APP_NAME="summary_agent"
USER_ID="user1234"
SESSION_ID="1234"

summary_agent = Agent(
    model="gemini-2.0-flash",
    name="summary_agent",
    instruction="""You are an expert summarizer. Please read the following text and provide a concise summary.""",
    description="Agent to summarize text",
)

root_agent = Agent(
    model='gemini-2.0-flash',
    name='root_agent',
    instruction="""You are a helpful assistant. When the user provides a text, use the 'summarize' tool to generate a summary. Always forward the user's message exactly as received to the 'summarize' tool, without modifying or summarizing it yourself. Present the response from the tool to the user.""",
    tools=[AgentTool(agent=summary_agent)]
)

# Session and Runner
session_service = InMemorySessionService()
session = session_service.create_session(app_name=APP_NAME, user_id=USER_ID, session_id=SESSION_ID)
runner = Runner(agent=root_agent, app_name=APP_NAME, session_service=session_service)


# Agent Interaction
def call_agent(query):
    content = types.Content(role='user', parts=[types.Part(text=query)])
    events = runner.run(user_id=USER_ID, session_id=SESSION_ID, new_message=content)

    for event in events:
        if event.is_final_response():
            final_response = event.content.parts[0].text
            print("Agent Response: ", final_response)
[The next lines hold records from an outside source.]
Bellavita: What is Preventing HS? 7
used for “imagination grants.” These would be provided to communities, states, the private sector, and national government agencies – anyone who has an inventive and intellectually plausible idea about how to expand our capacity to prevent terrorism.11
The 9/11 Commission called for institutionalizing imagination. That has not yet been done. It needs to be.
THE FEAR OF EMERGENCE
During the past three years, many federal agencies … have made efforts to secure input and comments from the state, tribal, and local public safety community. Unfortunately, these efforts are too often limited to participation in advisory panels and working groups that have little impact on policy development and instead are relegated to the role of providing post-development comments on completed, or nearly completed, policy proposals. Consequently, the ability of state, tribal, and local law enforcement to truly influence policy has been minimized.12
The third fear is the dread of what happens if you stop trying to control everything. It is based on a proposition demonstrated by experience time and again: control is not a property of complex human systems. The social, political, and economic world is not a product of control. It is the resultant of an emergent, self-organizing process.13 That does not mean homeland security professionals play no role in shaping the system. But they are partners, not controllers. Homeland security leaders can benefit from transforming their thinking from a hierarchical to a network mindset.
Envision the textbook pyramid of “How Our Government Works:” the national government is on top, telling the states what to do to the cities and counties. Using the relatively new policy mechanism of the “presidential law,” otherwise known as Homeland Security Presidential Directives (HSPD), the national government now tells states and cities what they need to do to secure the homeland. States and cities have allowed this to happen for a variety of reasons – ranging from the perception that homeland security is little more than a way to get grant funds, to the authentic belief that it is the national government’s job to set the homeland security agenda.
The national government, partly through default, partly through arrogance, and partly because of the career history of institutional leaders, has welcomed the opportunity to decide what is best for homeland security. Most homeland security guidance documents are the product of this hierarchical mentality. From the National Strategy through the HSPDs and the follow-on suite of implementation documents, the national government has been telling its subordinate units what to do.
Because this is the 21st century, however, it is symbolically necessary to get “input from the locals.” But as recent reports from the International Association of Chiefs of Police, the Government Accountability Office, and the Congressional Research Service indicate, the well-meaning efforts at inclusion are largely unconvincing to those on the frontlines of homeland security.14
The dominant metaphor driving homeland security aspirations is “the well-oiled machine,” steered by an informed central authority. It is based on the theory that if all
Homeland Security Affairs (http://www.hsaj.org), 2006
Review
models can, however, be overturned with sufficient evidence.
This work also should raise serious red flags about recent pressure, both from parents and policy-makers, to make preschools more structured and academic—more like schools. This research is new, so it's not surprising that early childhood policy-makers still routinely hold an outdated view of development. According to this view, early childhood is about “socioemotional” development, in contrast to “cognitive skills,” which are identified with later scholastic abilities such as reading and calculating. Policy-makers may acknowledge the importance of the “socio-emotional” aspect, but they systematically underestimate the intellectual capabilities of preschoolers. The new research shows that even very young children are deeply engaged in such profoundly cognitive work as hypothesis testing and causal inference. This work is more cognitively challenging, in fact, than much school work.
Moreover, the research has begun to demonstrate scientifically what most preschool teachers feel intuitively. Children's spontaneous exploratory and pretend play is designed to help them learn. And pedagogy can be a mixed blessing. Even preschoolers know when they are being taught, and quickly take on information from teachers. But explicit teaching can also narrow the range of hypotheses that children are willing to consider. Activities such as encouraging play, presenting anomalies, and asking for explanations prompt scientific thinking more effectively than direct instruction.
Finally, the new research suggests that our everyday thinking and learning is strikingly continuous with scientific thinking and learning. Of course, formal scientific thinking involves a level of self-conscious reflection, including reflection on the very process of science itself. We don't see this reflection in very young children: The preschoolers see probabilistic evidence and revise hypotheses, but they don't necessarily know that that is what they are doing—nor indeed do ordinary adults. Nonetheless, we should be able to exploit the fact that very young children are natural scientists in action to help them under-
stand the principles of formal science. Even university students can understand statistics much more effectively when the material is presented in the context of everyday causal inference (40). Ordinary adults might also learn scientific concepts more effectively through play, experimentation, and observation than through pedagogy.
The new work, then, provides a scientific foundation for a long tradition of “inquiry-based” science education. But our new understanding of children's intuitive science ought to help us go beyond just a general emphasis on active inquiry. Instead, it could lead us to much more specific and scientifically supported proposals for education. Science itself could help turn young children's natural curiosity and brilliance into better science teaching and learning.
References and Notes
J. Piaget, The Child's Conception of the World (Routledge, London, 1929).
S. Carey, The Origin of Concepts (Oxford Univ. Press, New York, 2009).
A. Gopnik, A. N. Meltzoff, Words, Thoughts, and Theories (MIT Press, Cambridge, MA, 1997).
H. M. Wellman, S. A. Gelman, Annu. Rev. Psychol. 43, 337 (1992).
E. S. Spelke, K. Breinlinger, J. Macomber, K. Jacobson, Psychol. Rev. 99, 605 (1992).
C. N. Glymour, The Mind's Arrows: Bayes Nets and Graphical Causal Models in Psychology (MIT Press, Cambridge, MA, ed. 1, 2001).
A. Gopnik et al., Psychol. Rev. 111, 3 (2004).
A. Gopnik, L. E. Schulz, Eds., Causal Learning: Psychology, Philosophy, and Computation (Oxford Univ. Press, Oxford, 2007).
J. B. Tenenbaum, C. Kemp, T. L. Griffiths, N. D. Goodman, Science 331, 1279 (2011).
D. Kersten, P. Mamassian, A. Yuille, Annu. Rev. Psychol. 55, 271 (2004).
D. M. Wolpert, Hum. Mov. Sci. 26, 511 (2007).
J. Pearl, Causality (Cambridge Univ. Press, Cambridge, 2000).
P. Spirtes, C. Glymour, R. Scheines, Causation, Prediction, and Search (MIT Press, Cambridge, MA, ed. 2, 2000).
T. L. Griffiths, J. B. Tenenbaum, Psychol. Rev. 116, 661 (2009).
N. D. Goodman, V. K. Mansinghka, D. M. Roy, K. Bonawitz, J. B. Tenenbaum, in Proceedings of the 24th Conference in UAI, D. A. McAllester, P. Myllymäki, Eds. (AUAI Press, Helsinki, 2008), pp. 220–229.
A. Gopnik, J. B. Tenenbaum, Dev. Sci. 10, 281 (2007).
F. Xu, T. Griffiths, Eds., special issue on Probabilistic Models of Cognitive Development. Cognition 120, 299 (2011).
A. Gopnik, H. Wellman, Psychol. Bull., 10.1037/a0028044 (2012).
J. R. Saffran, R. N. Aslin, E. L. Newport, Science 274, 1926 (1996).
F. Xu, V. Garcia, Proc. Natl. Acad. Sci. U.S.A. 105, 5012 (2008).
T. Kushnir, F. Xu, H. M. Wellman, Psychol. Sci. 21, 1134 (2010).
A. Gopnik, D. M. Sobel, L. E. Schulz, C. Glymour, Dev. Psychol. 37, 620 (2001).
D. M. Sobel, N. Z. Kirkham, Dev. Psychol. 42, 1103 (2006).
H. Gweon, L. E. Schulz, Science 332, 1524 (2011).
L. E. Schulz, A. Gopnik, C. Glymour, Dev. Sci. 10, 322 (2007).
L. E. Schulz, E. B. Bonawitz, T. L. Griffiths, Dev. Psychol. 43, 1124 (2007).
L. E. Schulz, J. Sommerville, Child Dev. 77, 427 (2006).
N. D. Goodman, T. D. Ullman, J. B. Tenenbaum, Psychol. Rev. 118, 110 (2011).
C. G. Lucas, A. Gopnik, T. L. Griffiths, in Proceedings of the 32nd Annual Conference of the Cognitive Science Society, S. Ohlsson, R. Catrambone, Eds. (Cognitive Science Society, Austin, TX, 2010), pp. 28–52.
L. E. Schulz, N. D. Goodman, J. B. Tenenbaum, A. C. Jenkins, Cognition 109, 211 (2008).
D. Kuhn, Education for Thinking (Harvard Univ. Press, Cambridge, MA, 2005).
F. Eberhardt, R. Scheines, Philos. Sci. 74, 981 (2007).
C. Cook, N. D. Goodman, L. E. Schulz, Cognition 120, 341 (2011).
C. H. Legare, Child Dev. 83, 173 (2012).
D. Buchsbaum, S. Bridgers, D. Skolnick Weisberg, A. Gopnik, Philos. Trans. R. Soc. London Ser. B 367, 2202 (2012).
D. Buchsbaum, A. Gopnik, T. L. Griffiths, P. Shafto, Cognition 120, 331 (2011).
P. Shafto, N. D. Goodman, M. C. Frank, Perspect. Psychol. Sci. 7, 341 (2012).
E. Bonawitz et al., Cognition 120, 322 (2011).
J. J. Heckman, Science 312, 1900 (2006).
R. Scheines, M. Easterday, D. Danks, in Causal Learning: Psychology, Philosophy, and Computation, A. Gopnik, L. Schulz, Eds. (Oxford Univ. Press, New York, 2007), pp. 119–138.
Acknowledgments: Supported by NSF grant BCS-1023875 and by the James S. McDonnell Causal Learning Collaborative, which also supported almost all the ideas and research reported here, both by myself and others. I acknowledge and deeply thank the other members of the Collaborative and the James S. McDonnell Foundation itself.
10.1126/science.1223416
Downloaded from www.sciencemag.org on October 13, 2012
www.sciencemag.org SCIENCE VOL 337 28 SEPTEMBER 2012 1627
long_text = """Quantum computing represents a fundamentally different approach to computation, 
leveraging the bizarre principles of quantum mechanics to process information. Unlike classical computers 
that rely on bits representing either 0 or 1, quantum computers use qubits which can exist in a state of superposition - effectively 
being 0, 1, or a combination of both simultaneously. Furthermore, qubits can become entangled, 
meaning their fates are intertwined regardless of distance, allowing for complex correlations. This parallelism and 
interconnectedness grant quantum computers the potential to solve specific types of incredibly complex problems - such 
as drug discovery, materials science, complex system optimization, and breaking certain types of cryptography - far 
faster than even the most powerful classical supercomputers could ever achieve, although the technology is still largely in its developmental stages."""


call_agent(long_text)

How it works

  1. When the main_agent receives the long text, its instruction tells it to use the 'summarize' tool for long texts.
  2. The framework recognizes 'summarize' as an AgentTool that wraps the summary_agent.
  3. Behind the scenes, the main_agent will call the summary_agent with the long text as input.
  4. The summary_agent will process the text according to its instruction and generate a summary.
  5. The response from the summary_agent is then passed back to the main_agent.